■ Exercise requirements: All of the entries below should be returned verbatim, apart from the pictures.

··· Information given ···

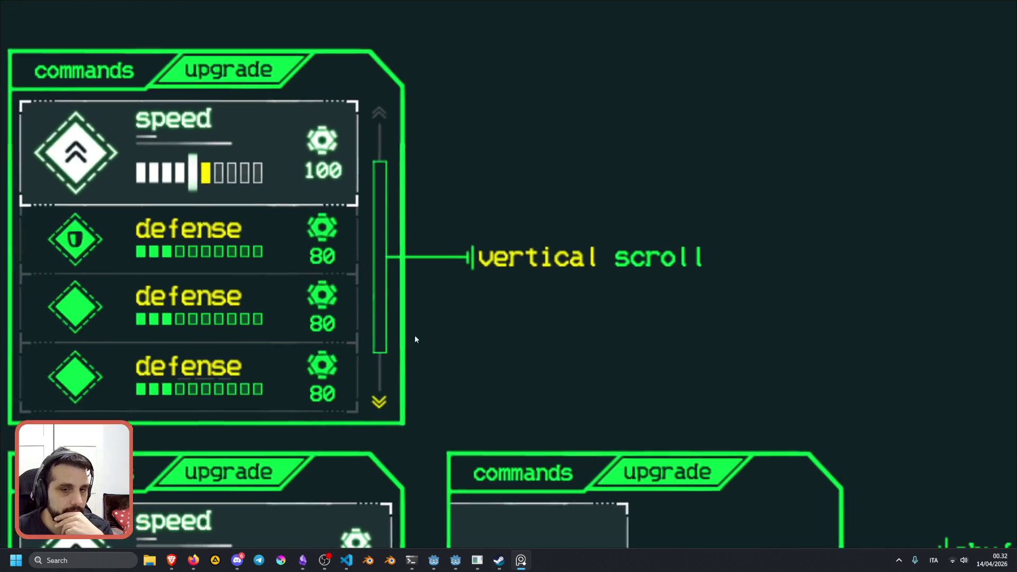
scroll(397, 306, "down", 5)
scroll(395, 285, "down", 3)
scroll(385, 331, "up", 2)
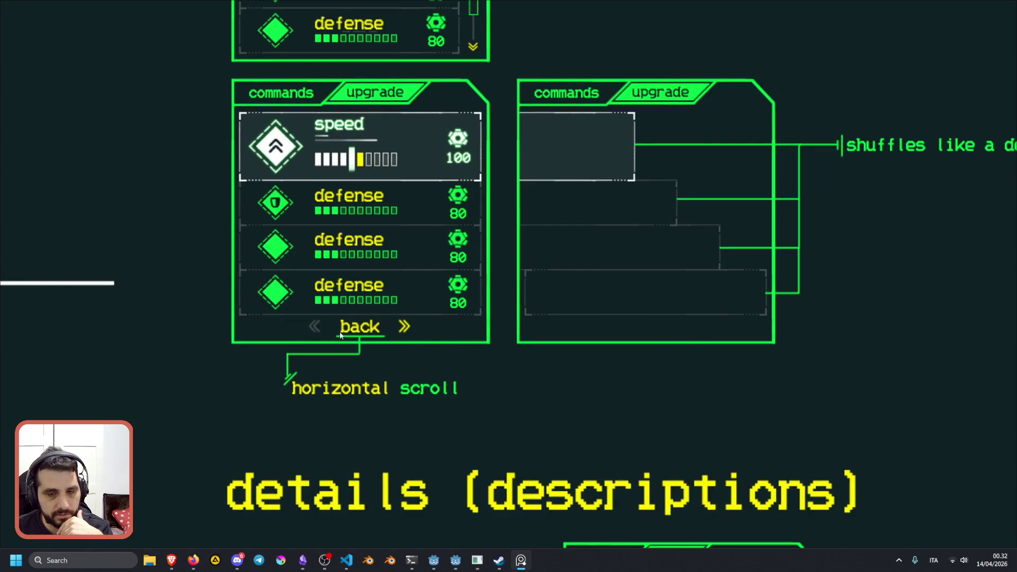
scroll(359, 329, "down", 4)
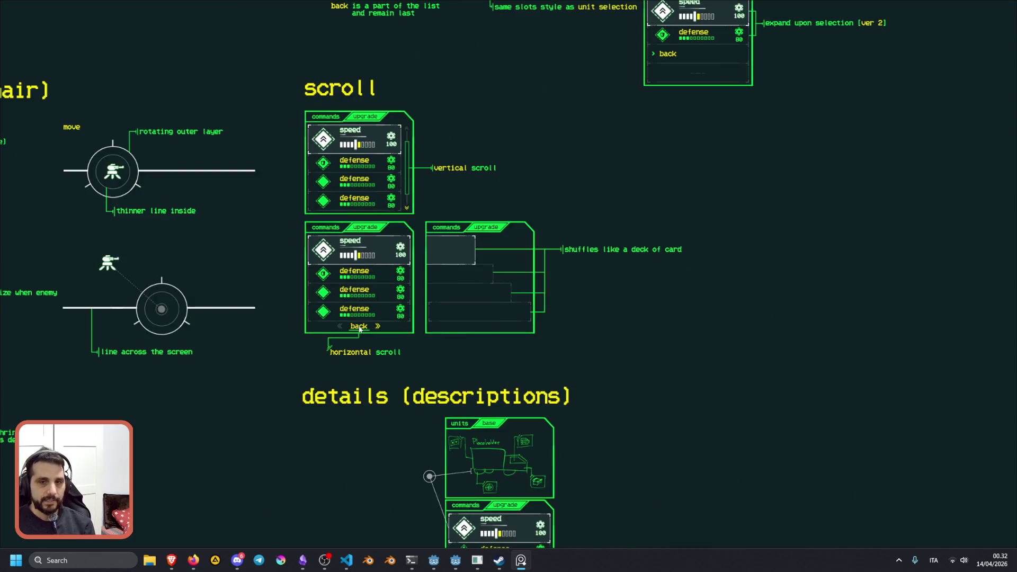
- Pull back over the whole mockup layout, then move to the scroll section's command panels
left_click_drag(426, 221, 350, 415)
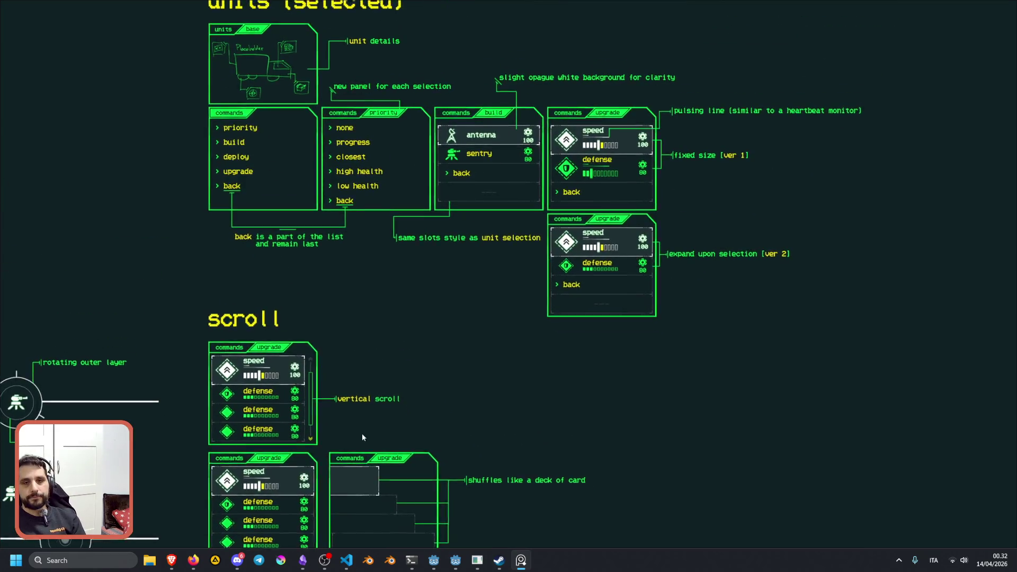
scroll(393, 304, "down", 3)
mouse_move(393, 304)
left_mouse_down()
mouse_move(373, 181)
mouse_move(339, 265)
left_mouse_up()
scroll(350, 268, "up", 6)
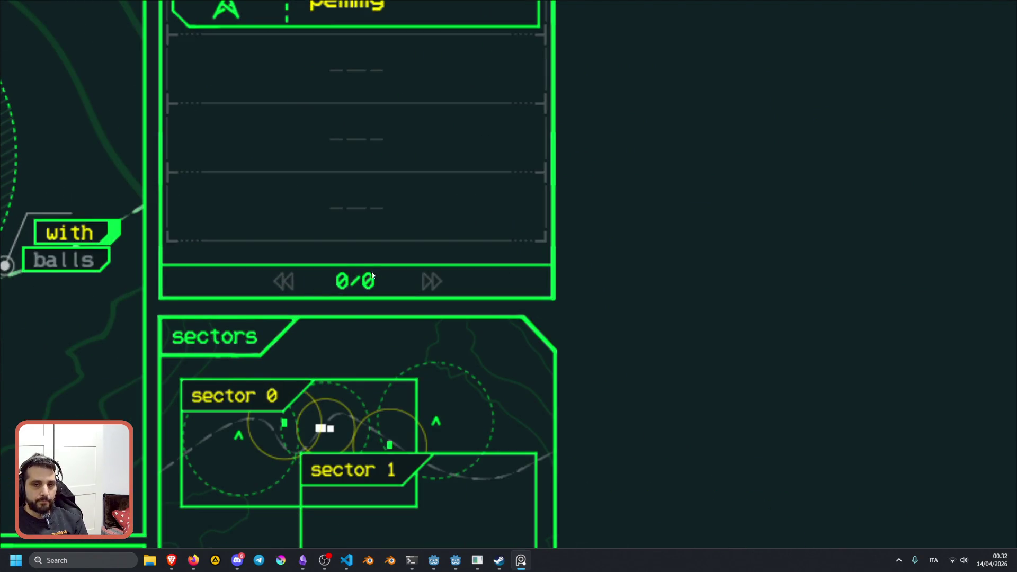
scroll(374, 277, "down", 6)
scroll(387, 286, "down", 3)
left_click_drag(429, 469, 406, 385)
scroll(406, 385, "up", 6)
scroll(411, 404, "up", 6)
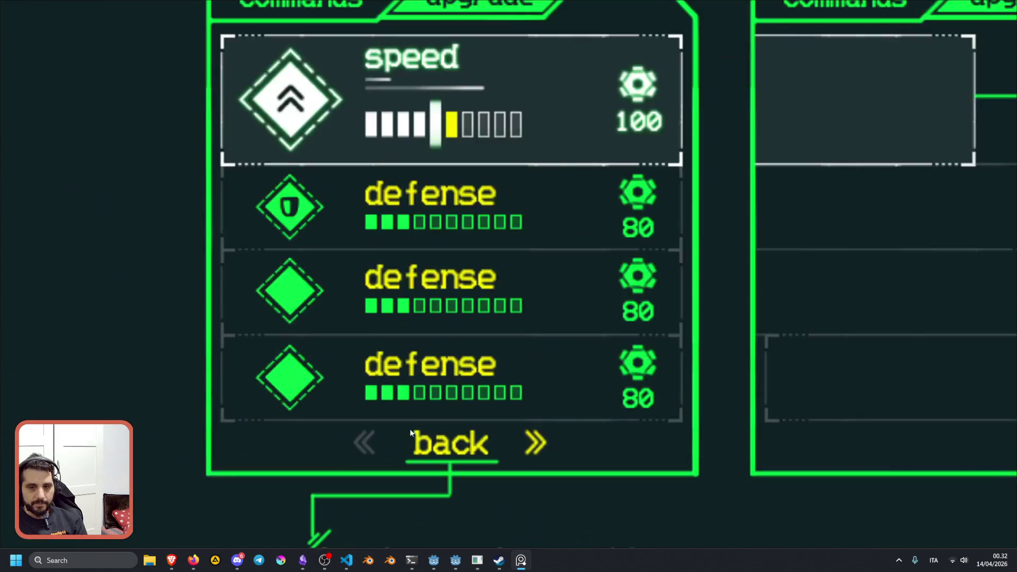
scroll(460, 445, "down", 4)
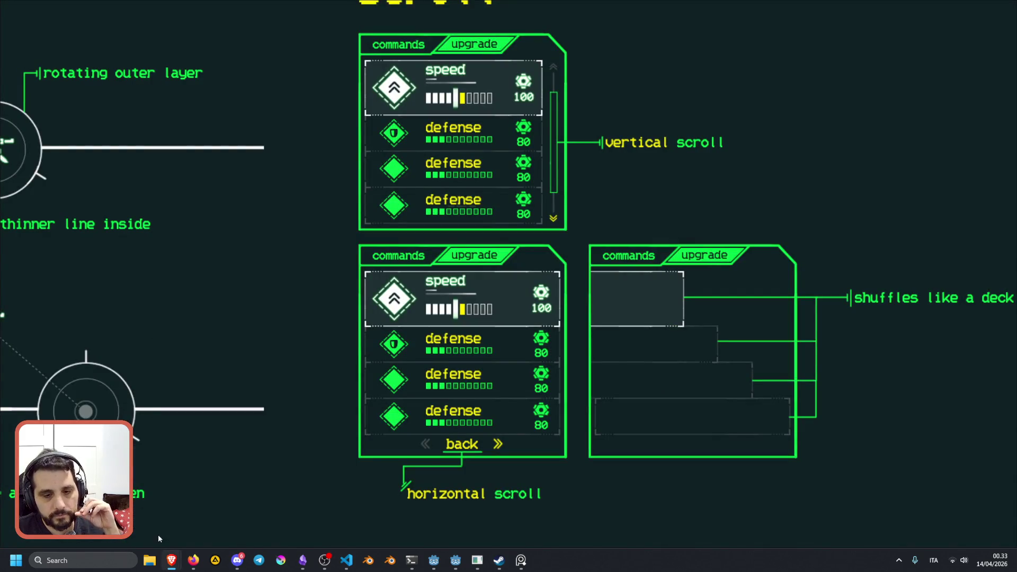
- Toggle PureRef's always-on-top pin and bring up the Pollinate or Die Steam store page in Brave
left_click(967, 10)
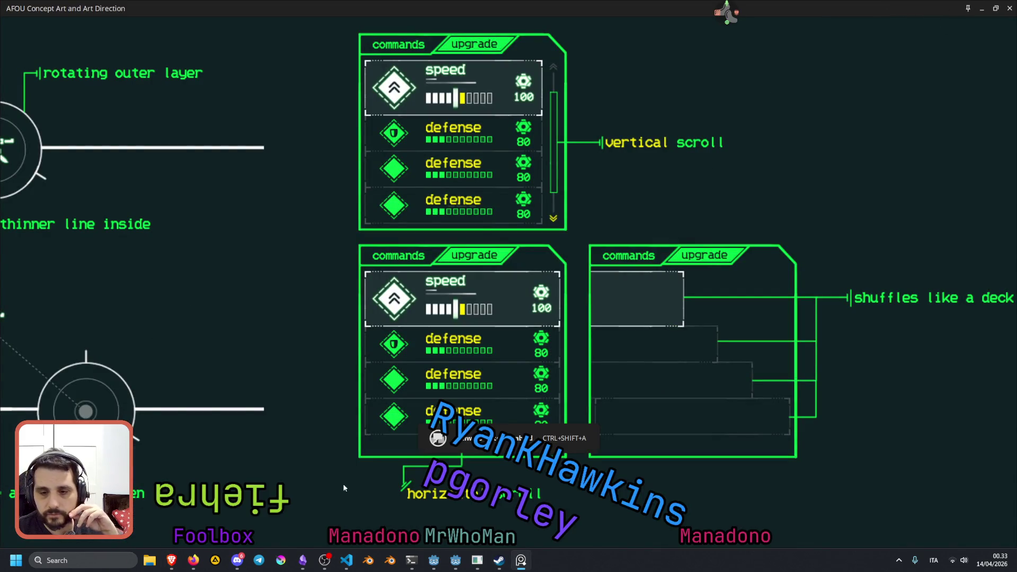
mouse_move(171, 560)
left_click(175, 490)
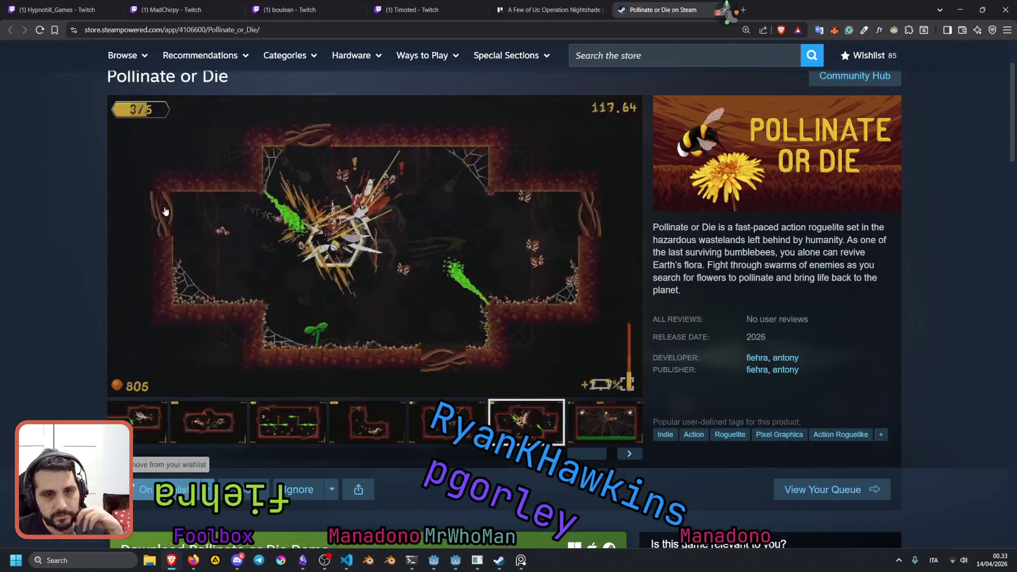
- After checking two stream tabs, open a followed channel's farm-building game stream in a new tab
left_click(106, 8)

···

■ Answer to the exercise:
scroll(397, 306, "down", 5)
scroll(395, 285, "down", 3)
scroll(385, 331, "up", 2)
scroll(359, 329, "down", 4)
- Pull back over the whole mockup layout, then move to the scroll section's command panels
left_click_drag(426, 221, 350, 415)
scroll(393, 304, "down", 3)
mouse_move(393, 304)
left_mouse_down()
mouse_move(373, 181)
mouse_move(339, 265)
left_mouse_up()
scroll(350, 268, "up", 6)
scroll(374, 277, "down", 6)
scroll(387, 286, "down", 3)
left_click_drag(429, 469, 406, 385)
scroll(406, 385, "up", 6)
scroll(411, 404, "up", 6)
scroll(460, 445, "down", 4)
- Toggle PureRef's always-on-top pin and bring up the Pollinate or Die Steam store page in Brave
left_click(967, 10)
mouse_move(171, 560)
left_click(175, 490)
- After checking two stream tabs, open a followed channel's farm-building game stream in a new tab
left_click(106, 8)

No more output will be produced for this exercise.